In Breve
- Quanti posti di lavoro saranno tagliati da Microsoft?
- Microsoft eliminerà circa 4.800 posti di lavoro.
- Qual è la percentuale di riduzione della forza lavoro?
- La riduzione corrisponde al 2,1% della forza lavoro globale.
- Quali settori sono maggiormente colpiti dai tagli?
- I tagli riguardano principalmente le vendite commerciali e la divisione Xbox.
Microsoft ha ufficialmente annunciato l’eliminazione di circa 4.800 posti di lavoro all’inizio del nuovo anno fiscale, una misura che rappresenta circa il 2,1% della forza lavoro globale dell’azienda.
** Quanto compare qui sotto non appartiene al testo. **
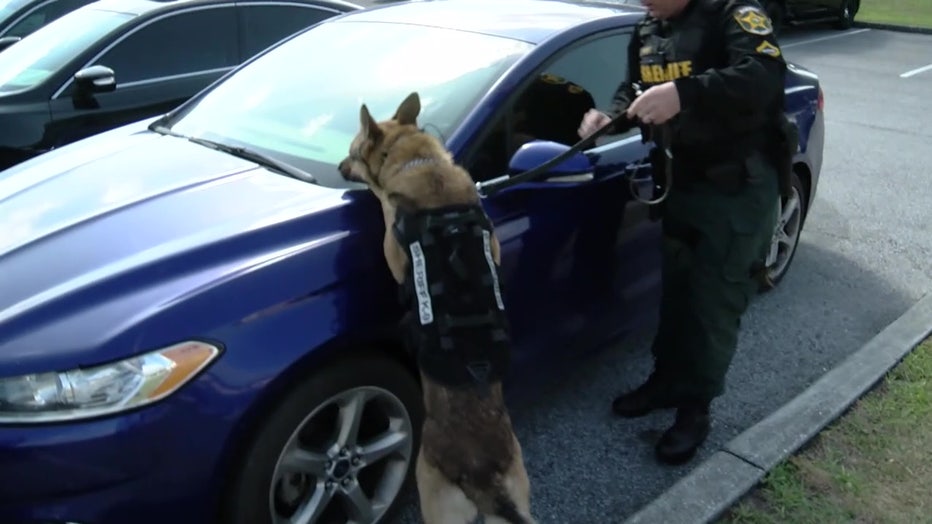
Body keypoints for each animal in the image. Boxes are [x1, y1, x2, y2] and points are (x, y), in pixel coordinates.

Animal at [338, 92, 536, 524]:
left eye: (352, 151)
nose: (338, 167)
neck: (420, 161)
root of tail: (481, 471)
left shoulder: (394, 253)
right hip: (518, 487)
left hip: (434, 497)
Questo intervento segue una contrazione avvenuta lo scorso anno, quando erano stati tagliati 9.100 dipendenti, e si inserisce in una strategia di razionalizzazione strutturale del gruppo.
I tagli di personale sono prevalentemente concentrati nelle aree delle vendite commerciali e della divisione Xbox. Per quest’ultima, sono previsti 1.600 esuberi immediati e un piano più ampio che mira a ridurre il 20% dei posti di lavoro del comparto entro la fine dell’anno fiscale. Inoltre, Microsoft prevede la cessione di quattro studi di sviluppo e la possibile vendita di un quinto.
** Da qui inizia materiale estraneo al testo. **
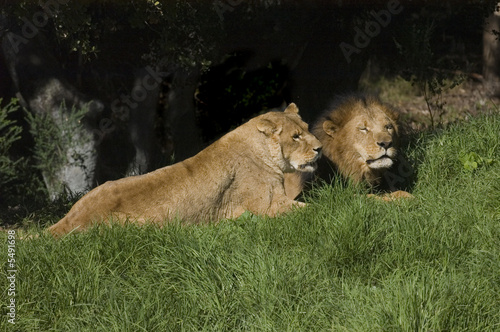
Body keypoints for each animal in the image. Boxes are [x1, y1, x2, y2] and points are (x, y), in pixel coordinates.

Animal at [48, 104, 322, 236]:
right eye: (295, 137)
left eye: (307, 129)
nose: (319, 148)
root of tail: (69, 221)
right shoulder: (268, 207)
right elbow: (313, 210)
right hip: (143, 226)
In una comunicazione interna, l’azienda ha spiegato che tali decisioni sono state motivate dalle rapide trasformazioni del mercato tecnologico e dalla necessità di riallineare le risorse in risposta all’impatto dell’intelligenza artificiale sui processi aziendali. Microsoft ha chiarito che l’eliminazione delle mansioni non è da intendersi come una sostituzione diretta del personale con sistemi automatizzati, ma piuttosto come una risposta a un cambiamento strutturale nel modo in cui le attività vengono gestite ed eseguite.
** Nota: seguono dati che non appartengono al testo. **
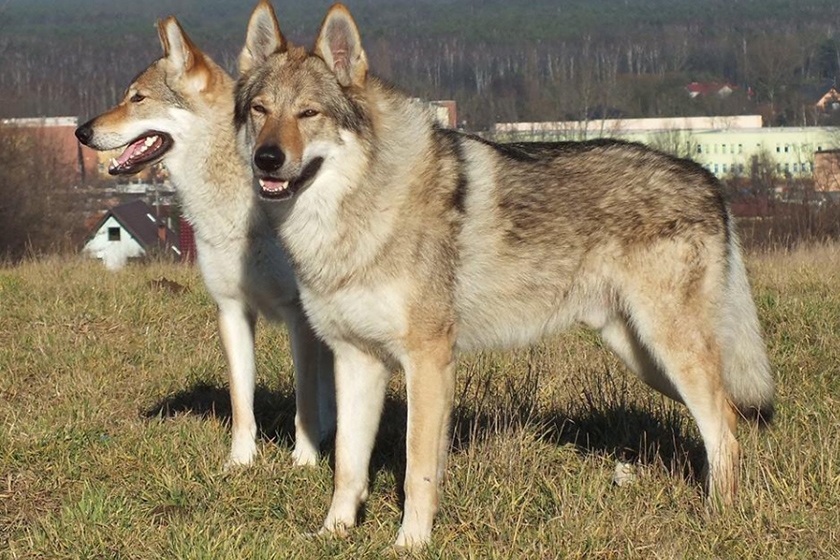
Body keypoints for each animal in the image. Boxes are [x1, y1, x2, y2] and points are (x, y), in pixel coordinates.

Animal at [75, 16, 335, 469]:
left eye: (137, 98)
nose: (81, 131)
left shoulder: (298, 314)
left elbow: (305, 397)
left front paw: (304, 460)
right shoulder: (231, 310)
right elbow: (241, 400)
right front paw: (241, 462)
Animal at [235, 1, 774, 549]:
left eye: (309, 113)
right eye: (260, 110)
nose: (267, 158)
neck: (354, 215)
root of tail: (708, 179)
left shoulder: (427, 361)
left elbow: (416, 469)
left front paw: (411, 543)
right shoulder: (354, 360)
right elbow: (347, 464)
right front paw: (334, 533)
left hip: (670, 350)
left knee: (725, 429)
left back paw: (717, 518)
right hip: (642, 355)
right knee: (723, 422)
Per attenuare l’impatto dei licenziamenti forzati, Microsoft ha comunicato di aver ricollocato internamente oltre 4.000 dipendenti nell’ultimo anno. Inoltre, è stato attivato negli Stati Uniti un programma di pensionamento volontario, accessibile a chi soddisfa determinati requisiti di età e anzianità. Questo programma ha visto l’adesione di oltre il 30% degli aventi diritto e offre incentivi finanziari, estensione della copertura sanitaria aziendale per cinque anni e la maturazione parziale dei diritti azionari.